My own journey with infertility:
  • My husband and I started trying for a baby almost 4 years ago.
  • We were officially diagnosed with "unexplained infertility" in February 2012 (the same month our foster boys were removed from our home). 
  • We have tried various therapies and treatments, from "alternative" therapies to traditional western medical treatments, including Intrauterine Insemination (IUI).
  • In September 2012 we embraced a gluten-free diet, as gluten intolerance is closely tied to infertility. 
  • We've experienced the pain and frustration of two failed IUIs.
  • Until last November my husband and I kept our struggle to ourselves. We were completely unwilling to share our story, and to some extent we were unwilling to accept our diagnosis.
  • But now I feel called to share my story as a way to encourage others who are also facing this same struggle.

National Infertility Awareness Week:
This week on my blog, I will be dedicating the entire week to spreading awareness about infertility, offering encouragement for those battling the pain of barrenness, and providing resources for friends and family of those facing infertility. Topics will include:
  • Ideas for stepping up out of the pit of infertility and transforming negative emotions and energies into productive, worthwhile activities.
  • Collaborative efforts from women currently battling infertility, and how they overcame common lies women believe about being barren.
  • Online and print resources for those battling infertility as well as those who want to come alongside and encourage and support their infertile friends and family members.
  • How to encourage and support your infertile friends.
  • Owning your infertility + embracing the waiting period.
  • Collaborative efforts from women who have made it through to the other side of infertility straight to the hearts of those currently navigating the muddy waters of barrenness.
  • Infertility from the husband's perspective.
There will also be a giveaway during the week with items I've hand-picked to offer hope and encouragement to those battling infertility. My goal is to offer encouragement and inspiration not only to those currently facing the isolation and frustration of infertility, but for those who wonder how they can minister to their friends who are facing infertility.
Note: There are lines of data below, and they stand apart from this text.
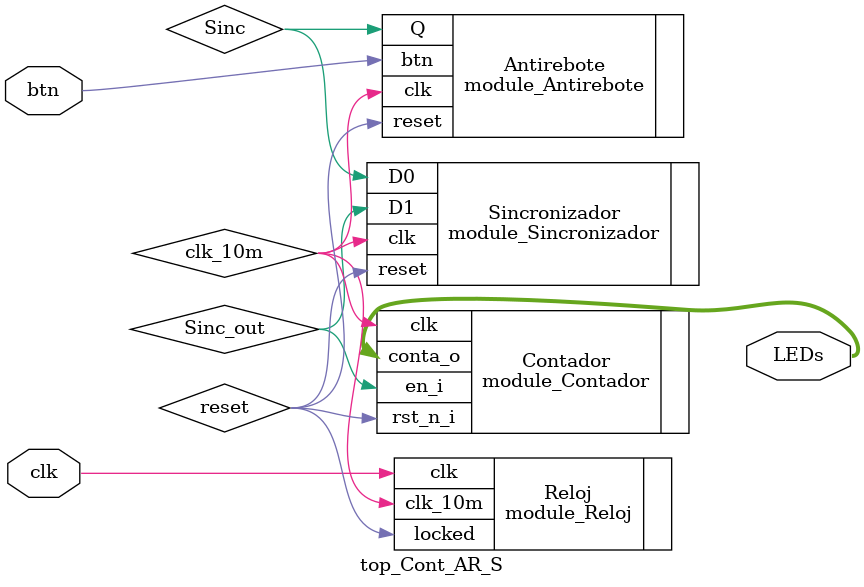
<source format=sv>
module top_Cont_AR_S (
    input  logic clk,         // Señal de reloj
    input  logic btn,         // Señal de entrada
    output logic [7:0] LEDs   // Valor del contador
);

    logic clk_10m;  // Reloj 10 MHz
    logic reset;    // Señal de reset
    logic Sinc;     // Dato de entrada del sincronizador
    logic Sinc_out; // Dato de salida del sincronizador
    
    // Bloque Reloj
    module_Reloj Reloj (
    .clk (clk),
    .locked (reset),
    .clk_10m (clk_10m)
    );
    
    // Bloque Antirebotes
    module_Antirebote Antirebote (
    .clk (clk_10m),
    .reset (reset),
    .btn (btn),
    .Q (Sinc)
    );
    
    // Bloque Sincronizador
    module_Sincronizador Sincronizador (
    .clk (clk_10m),
    .reset (reset),
    .D0 (Sinc),
    .D1 (Sinc_out)
    );
    
    // Bloque Contador
    module_Contador Contador (
    .clk (clk_10m),
    .rst_n_i (reset),
    .en_i (Sinc_out),
    .conta_o (LEDs)
    );

endmodule
</source>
I hope you'll join us, and help spread awareness about infertility. It is an isolating journey, but it doesn't have to be.
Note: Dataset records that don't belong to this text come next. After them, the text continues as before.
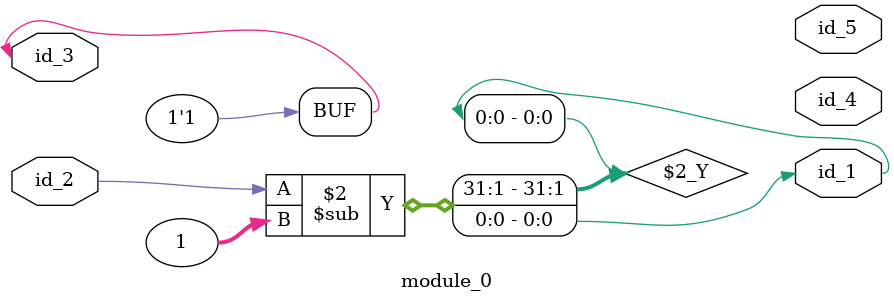
<source format=v>
`define pp_5 0
module module_0 (
    id_1,
    id_2,
    id_3,
    id_4,
    id_5
);
  output id_5;
  output id_4;
  inout id_3;
  inout id_2;
  output id_1;
  initial begin
    id_1 <= id_2 - 1;
    id_3 <= 1;
  end
endmodule

</source>
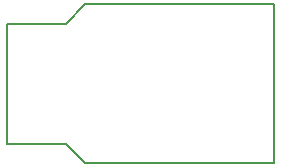
<source format=gbr>
G04 (created by PCBNEW (2013-04-19 BZR 4011)-stable) date 24/08/2014 15:37:21*
%MOIN*%
G04 Gerber Fmt 3.4, Leading zero omitted, Abs format*
%FSLAX34Y34*%
G01*
G70*
G90*
G04 APERTURE LIST*
%ADD10C,2.3622e-006*%
%ADD11C,0.005*%
G04 APERTURE END LIST*
G54D10*
G54D11*
X85700Y-63200D02*
X87650Y-63200D01*
X85700Y-67200D02*
X85700Y-63200D01*
X85700Y-67200D02*
X87650Y-67200D01*
X88300Y-67850D02*
X87650Y-67200D01*
X94600Y-67850D02*
X88300Y-67850D01*
X88300Y-62550D02*
X87650Y-63200D01*
X94600Y-62550D02*
X88300Y-62550D01*
X94600Y-67850D02*
X94600Y-62550D01*
M02*

</source>
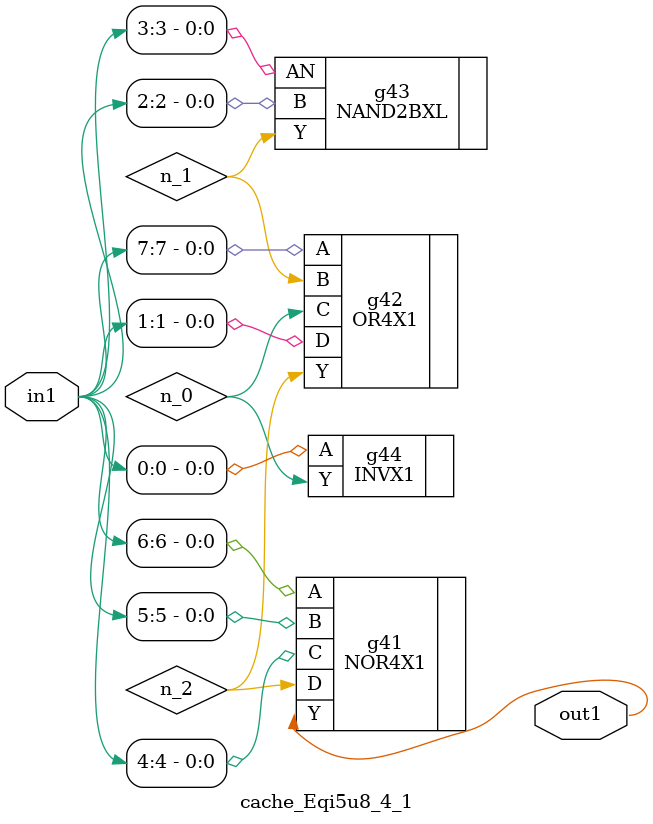
<source format=v>
`timescale 1ps / 1ps


module cache_Eqi5u8_4_1(in1, out1);
  input [7:0] in1;
  output out1;
  wire [7:0] in1;
  wire out1;
  wire n_0, n_1, n_2;
  NOR4X1 g41(.A (in1[6]), .B (in1[5]), .C (in1[4]), .D (n_2), .Y
       (out1));
  OR4X1 g42(.A (in1[7]), .B (n_1), .C (n_0), .D (in1[1]), .Y (n_2));
  NAND2BXL g43(.AN (in1[3]), .B (in1[2]), .Y (n_1));
  INVX1 g44(.A (in1[0]), .Y (n_0));
endmodule



</source>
You can connect with me at my website, on twitterfacebook, and instagram. I'm also on pinterest and google. However you decide to connect with me, please take time to introduce yourself!


Unknown said...

THANK YOU SO MUCH MEGAN!! I am so grateful for this post I have been having a hard time with my infertility journey and this has helped me so much. You are such and inspiration and am grateful for your blog!


Amanda said...

Megan, thank you so much for allowing me to share your online space this week, and for helping spread the word about infertility!

katilda said...

I love this post, and especially the plug for gluten-free awareness. I just posted on my blog today about going gluten free! Sending you virtual support vibes!